● **Stored data**
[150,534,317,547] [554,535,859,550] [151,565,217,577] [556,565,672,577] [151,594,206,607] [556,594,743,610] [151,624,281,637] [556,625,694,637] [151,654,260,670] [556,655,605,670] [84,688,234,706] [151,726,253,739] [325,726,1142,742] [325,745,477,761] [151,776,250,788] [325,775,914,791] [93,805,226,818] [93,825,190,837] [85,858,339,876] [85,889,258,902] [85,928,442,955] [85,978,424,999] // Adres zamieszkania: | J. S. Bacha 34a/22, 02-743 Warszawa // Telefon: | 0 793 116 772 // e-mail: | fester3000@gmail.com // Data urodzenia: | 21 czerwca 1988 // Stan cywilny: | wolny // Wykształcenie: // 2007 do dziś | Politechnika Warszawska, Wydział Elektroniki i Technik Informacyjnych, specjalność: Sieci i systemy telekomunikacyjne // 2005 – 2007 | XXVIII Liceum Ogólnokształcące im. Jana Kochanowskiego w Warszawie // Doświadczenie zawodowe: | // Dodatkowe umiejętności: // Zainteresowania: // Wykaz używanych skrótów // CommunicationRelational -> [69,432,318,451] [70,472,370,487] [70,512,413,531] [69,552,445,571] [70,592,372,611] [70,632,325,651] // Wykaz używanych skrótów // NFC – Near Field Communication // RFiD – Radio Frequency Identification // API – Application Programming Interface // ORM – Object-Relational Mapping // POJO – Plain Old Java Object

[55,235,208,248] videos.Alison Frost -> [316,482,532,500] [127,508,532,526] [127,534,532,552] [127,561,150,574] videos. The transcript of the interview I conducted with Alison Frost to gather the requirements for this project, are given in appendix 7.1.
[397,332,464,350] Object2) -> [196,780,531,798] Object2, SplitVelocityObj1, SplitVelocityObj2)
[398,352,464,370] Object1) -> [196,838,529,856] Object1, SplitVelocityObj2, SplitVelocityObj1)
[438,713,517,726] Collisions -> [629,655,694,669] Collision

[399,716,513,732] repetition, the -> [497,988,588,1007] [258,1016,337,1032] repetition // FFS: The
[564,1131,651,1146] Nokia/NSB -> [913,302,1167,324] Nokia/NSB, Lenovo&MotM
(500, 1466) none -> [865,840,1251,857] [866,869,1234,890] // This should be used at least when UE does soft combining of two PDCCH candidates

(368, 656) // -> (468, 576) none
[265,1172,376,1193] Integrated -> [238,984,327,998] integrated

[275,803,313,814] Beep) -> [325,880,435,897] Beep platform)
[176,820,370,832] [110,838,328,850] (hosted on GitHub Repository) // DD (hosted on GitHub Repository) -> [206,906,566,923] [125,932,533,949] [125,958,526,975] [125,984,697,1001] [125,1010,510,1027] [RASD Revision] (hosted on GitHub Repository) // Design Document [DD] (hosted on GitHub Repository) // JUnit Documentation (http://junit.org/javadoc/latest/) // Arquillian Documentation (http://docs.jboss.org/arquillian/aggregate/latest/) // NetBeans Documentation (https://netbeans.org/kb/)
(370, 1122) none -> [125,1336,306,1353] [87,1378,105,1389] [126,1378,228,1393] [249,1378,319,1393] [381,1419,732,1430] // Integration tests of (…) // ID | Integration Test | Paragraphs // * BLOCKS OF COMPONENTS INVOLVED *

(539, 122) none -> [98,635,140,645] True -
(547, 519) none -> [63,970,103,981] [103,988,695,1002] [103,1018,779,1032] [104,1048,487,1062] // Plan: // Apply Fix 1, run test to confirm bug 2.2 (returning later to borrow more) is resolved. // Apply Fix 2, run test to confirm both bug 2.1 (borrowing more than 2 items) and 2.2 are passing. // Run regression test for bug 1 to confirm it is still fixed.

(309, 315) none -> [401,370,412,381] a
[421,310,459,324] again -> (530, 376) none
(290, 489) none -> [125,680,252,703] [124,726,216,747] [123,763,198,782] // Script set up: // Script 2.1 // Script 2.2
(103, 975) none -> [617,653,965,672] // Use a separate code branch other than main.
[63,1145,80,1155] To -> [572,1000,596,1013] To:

● **What the task asks**
Copy out each line from the preceding entries that mentions the word "than".

● **Written answer**
(547, 519) none -> [63,970,103,981] [103,988,695,1002] [103,1018,779,1032] [104,1048,487,1062] // Plan: // Apply Fix 1, run test to confirm bug 2.2 (returning later to borrow more) is resolved. // Apply Fix 2, run test to confirm both bug 2.1 (borrowing more than 2 items) and 2.2 are passing. // Run regression test for bug 1 to confirm it is still fixed.
(103, 975) none -> [617,653,965,672] // Use a separate code branch other than main.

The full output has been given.